Nací en ese mundo que papá trajo consigo, heredando una faceta de vida que no pedí, como con todo, pues llegamos a esta existencia desconociendo las herencias sociales y culturales, pero que son parte de nuestro crecimiento, de nuestro ser.
Desde niña lo presencié, primero papá con el camión, con largos viajes, en los que se le veía poco, o a veces nos llevaba con él, y vagos recuerdos tengo, como la caja de madera con cientos de casetes con diversos géneros musicales, alguno de ellos tenía mi disque propiedad, pues Parchis estaba presente.
Después llegó la faceta de microbusero, y poco a poco, más y más carros, con sus respectivos trabajadores , y papá administrando eso, y yo en mi inocencia solicitaba las cuentas diarias, porque claro, la Liz de seis años también se creía dueña.
Más tarde, llegó la interprovincialidad, con viajes a Huaral y Huacho, y vaya que me encantaba subirme al carro, al lado del conductor, al lado de papá, y divisar todo el viaje desde aquellos amplios parabrisas. Las pistas amplias, el cambio de la ciudad a lo rural, hasta llegar a la nada misma, con solo cerros, playa y neblina. Era la vida perfecta, la sensación de que dejábamos cosas atrás sin mayor importancia, y que la ruta nos hacía, junto a la música, que cantábamos los dos, a medio pulmón, pero los dos.
Hace unos cinco años, la Liz adulta decidió dejar las carreteras, por un viaje aéreo que le costó una distancia bastante importante e interesante de aquella faceta transportista heredada, y a pesar de que hubo pequeñas visitas, recién ahora volvimos a ese paradero, a esos micros.
Hoy, papá ya no está más en la Lima; hoy, papá migró también, pero aquí en Lima quedan los rezagos, y solo basta acercarse un poquito como para sentir que fue ayer que aún estábamos montados en el devenir del microbusero.

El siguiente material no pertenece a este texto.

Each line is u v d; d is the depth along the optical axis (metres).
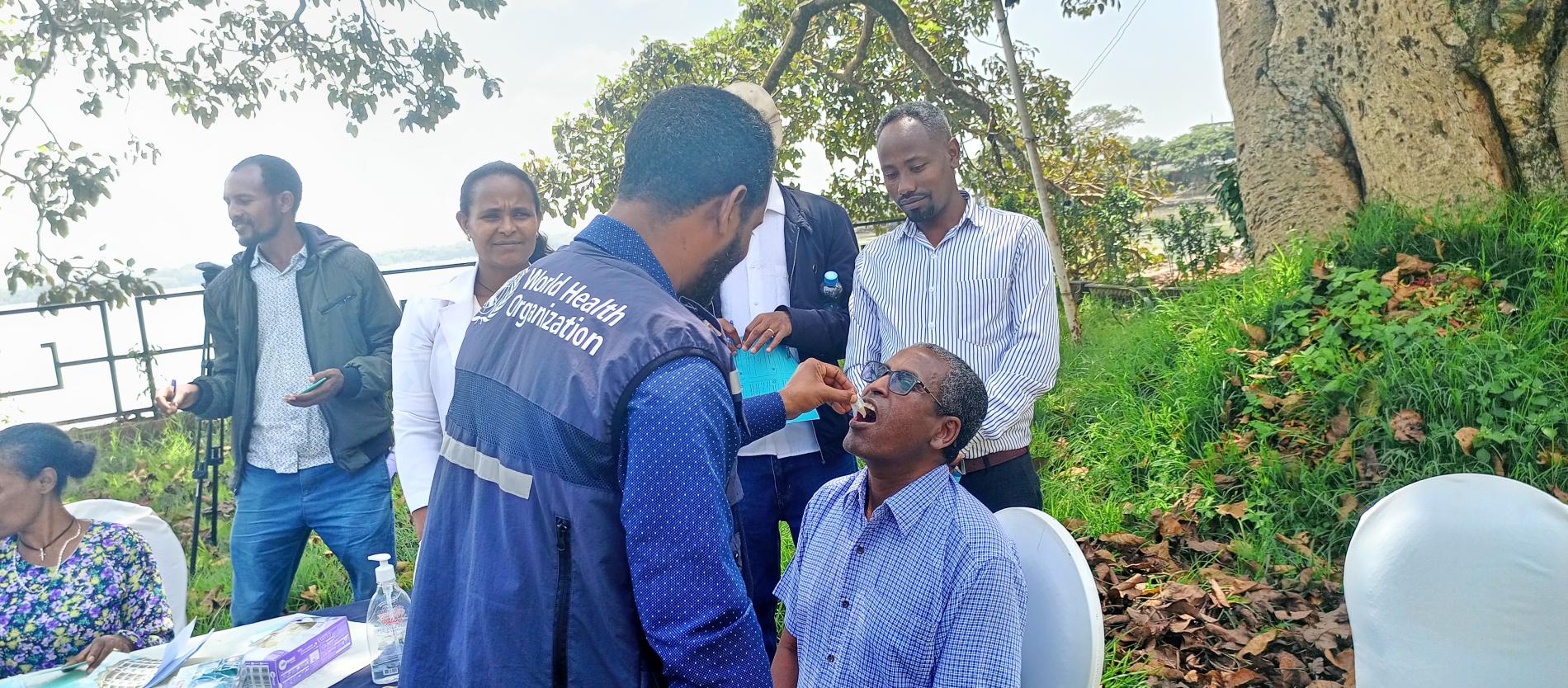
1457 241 5.52
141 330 7.62
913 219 2.95
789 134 10.60
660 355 1.32
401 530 5.67
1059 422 5.96
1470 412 4.30
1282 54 6.95
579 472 1.32
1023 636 2.01
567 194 10.73
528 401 1.37
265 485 3.44
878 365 2.14
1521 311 4.89
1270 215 7.17
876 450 2.06
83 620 2.65
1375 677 1.89
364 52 8.09
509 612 1.35
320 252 3.44
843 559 2.13
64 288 7.43
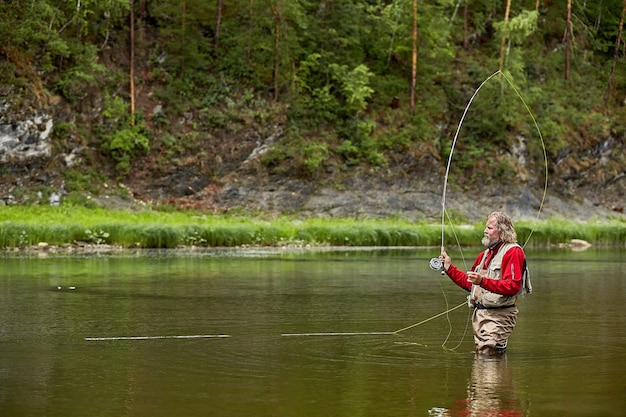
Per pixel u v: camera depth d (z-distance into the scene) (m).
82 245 26.81
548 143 47.09
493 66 47.03
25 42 37.78
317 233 31.39
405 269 20.00
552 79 51.06
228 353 8.78
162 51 42.44
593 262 23.23
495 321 8.91
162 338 9.72
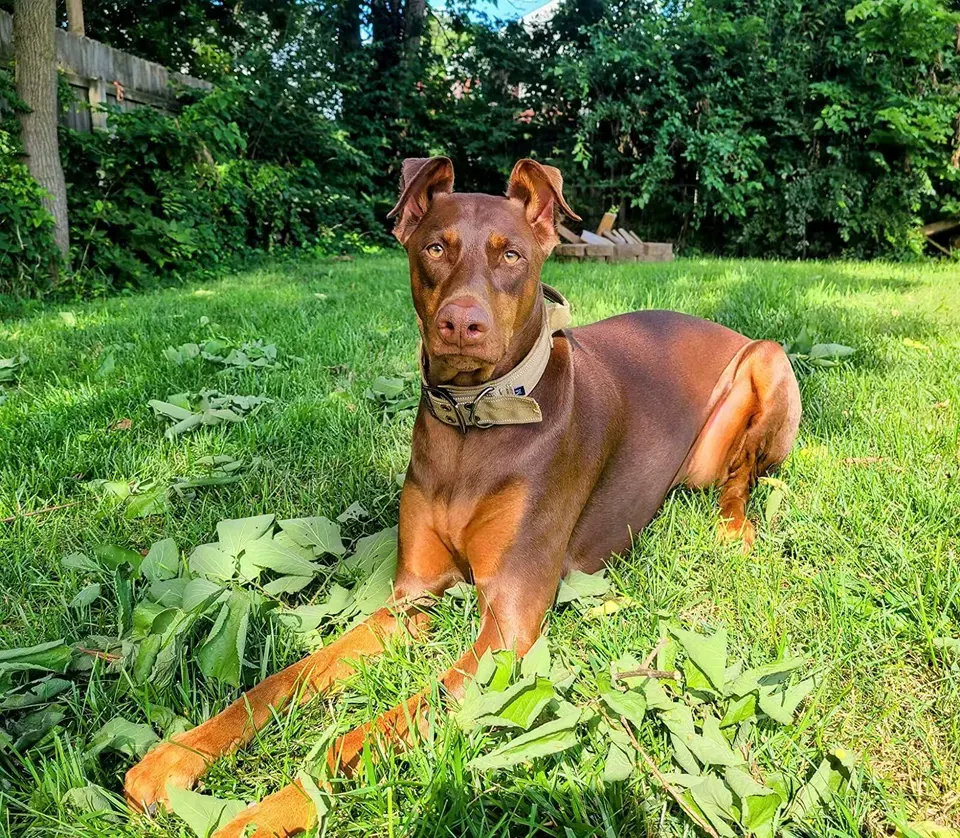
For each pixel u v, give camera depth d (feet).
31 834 1.76
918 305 7.25
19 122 8.83
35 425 4.18
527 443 2.44
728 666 2.18
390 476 3.62
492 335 2.25
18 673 2.30
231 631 2.19
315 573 2.74
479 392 2.40
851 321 6.23
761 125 15.74
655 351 3.43
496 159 18.10
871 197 14.80
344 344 5.90
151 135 10.60
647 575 2.77
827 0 15.10
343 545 3.03
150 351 5.72
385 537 2.89
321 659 2.25
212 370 5.31
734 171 15.21
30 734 1.96
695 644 2.03
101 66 11.31
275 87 15.07
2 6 12.73
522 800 1.79
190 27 18.19
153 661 2.16
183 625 2.23
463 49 19.08
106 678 2.28
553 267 11.18
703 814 1.68
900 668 2.25
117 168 10.48
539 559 2.43
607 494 2.90
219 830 1.71
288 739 2.01
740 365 3.60
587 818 1.72
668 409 3.25
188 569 2.66
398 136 18.35
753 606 2.50
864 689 2.17
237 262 12.50
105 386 4.90
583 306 7.06
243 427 4.19
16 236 8.68
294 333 6.28
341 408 4.43
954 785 1.86
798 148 15.69
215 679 2.25
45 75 8.80
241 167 12.96
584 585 2.61
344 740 1.93
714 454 3.57
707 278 9.22
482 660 2.04
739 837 1.66
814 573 2.72
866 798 1.78
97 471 3.69
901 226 14.71
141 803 1.82
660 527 3.11
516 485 2.42
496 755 1.78
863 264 12.70
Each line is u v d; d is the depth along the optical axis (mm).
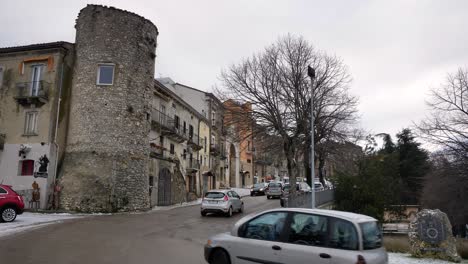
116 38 26078
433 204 34469
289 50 25594
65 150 25625
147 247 11523
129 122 25766
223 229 16875
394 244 13164
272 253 6762
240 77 25688
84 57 25797
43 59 26188
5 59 27188
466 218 30750
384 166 23984
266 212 7359
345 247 6113
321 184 39188
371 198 21016
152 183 29688
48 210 23016
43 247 10812
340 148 26672
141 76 27016
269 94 25219
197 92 46594
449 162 24422
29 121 25922
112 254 10117
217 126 49188
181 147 37469
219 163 50281
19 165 25203
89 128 24844
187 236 14562
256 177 66188
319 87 25344
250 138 26812
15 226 15180
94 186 23859
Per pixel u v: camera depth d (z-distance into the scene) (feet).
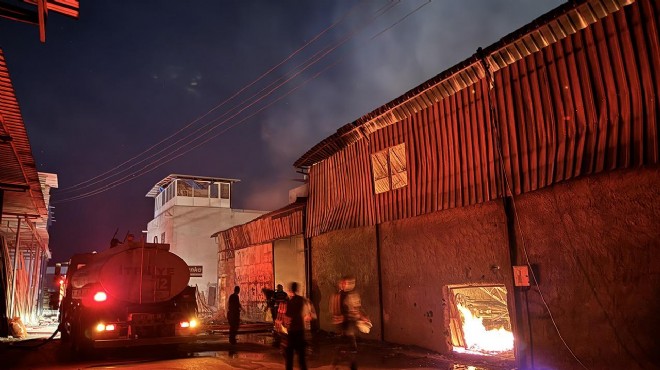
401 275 43.34
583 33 28.99
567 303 28.55
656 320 24.16
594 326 26.94
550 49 31.04
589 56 28.60
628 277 25.58
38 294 119.24
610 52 27.43
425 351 39.06
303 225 61.31
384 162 46.85
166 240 120.57
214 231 120.06
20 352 45.06
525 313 31.12
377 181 47.70
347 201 52.49
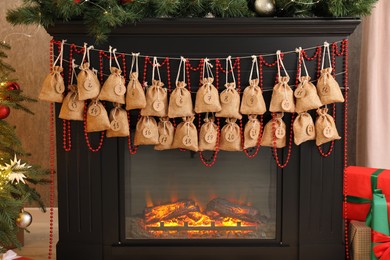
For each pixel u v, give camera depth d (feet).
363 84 9.96
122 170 8.23
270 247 8.26
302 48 7.93
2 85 8.57
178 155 8.37
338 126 8.12
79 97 7.68
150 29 7.79
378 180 8.01
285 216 8.27
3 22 10.41
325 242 8.28
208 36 7.91
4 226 8.04
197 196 8.44
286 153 8.16
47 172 8.64
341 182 8.20
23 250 9.18
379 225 7.70
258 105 7.79
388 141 9.68
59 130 8.15
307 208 8.23
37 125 10.66
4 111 8.38
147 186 8.39
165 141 8.01
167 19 7.69
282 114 7.99
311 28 7.80
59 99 7.82
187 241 8.32
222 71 7.96
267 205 8.40
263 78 7.98
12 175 7.90
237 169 8.38
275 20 7.70
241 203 8.45
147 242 8.33
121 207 8.28
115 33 7.84
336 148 8.15
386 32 9.51
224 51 7.94
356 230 8.05
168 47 7.94
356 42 10.41
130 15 7.57
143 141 7.90
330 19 7.73
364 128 9.93
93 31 7.65
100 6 7.59
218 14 8.02
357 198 8.25
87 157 8.18
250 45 7.94
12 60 10.48
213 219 8.40
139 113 8.12
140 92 7.77
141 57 7.95
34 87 10.54
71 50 7.90
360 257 8.05
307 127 7.88
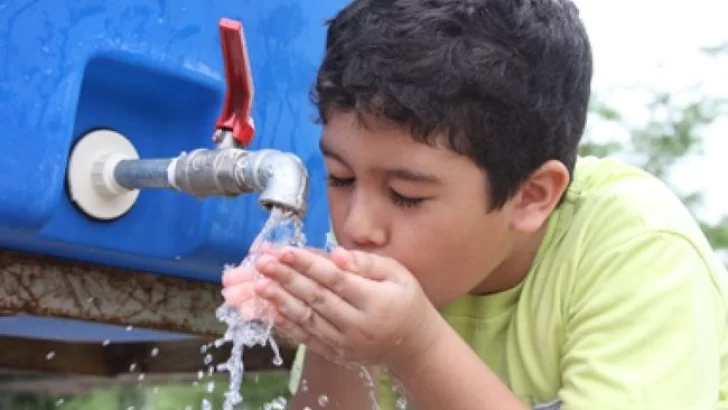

Y este mundillo se apodera un poco de mí, y me veo sentada en el restaurante del paradero, al lado de mi tío, saludando a todos, preguntándoles como están y sintiendo que el tiempo no pasó; veo nuevos rostros y aunque ni saben quien soy, estoy segura que reconocerán mi cara, y de pronto vuelvo a ese escenario de ser una Ramos más. “¿Es de los Ramos?”, “¿hija de que Ramos?”, “¿es tu sobrina?”, preguntas van y vienen.
Los días pasan, y subo a Pesquero, y la pregunta más natural…”señorita, ¿usted es la sobrina del loco Abraham no?”, “Sí”, respondo. Sonríe el cobrador “ya la reconozco”, y con un ademán, se niega a cobrarme un pasaje, yo agradezco, recordando el privilegio que siempre tuve de ser una Ramos en Pesquero, pues casi nunca pagaba pasaje.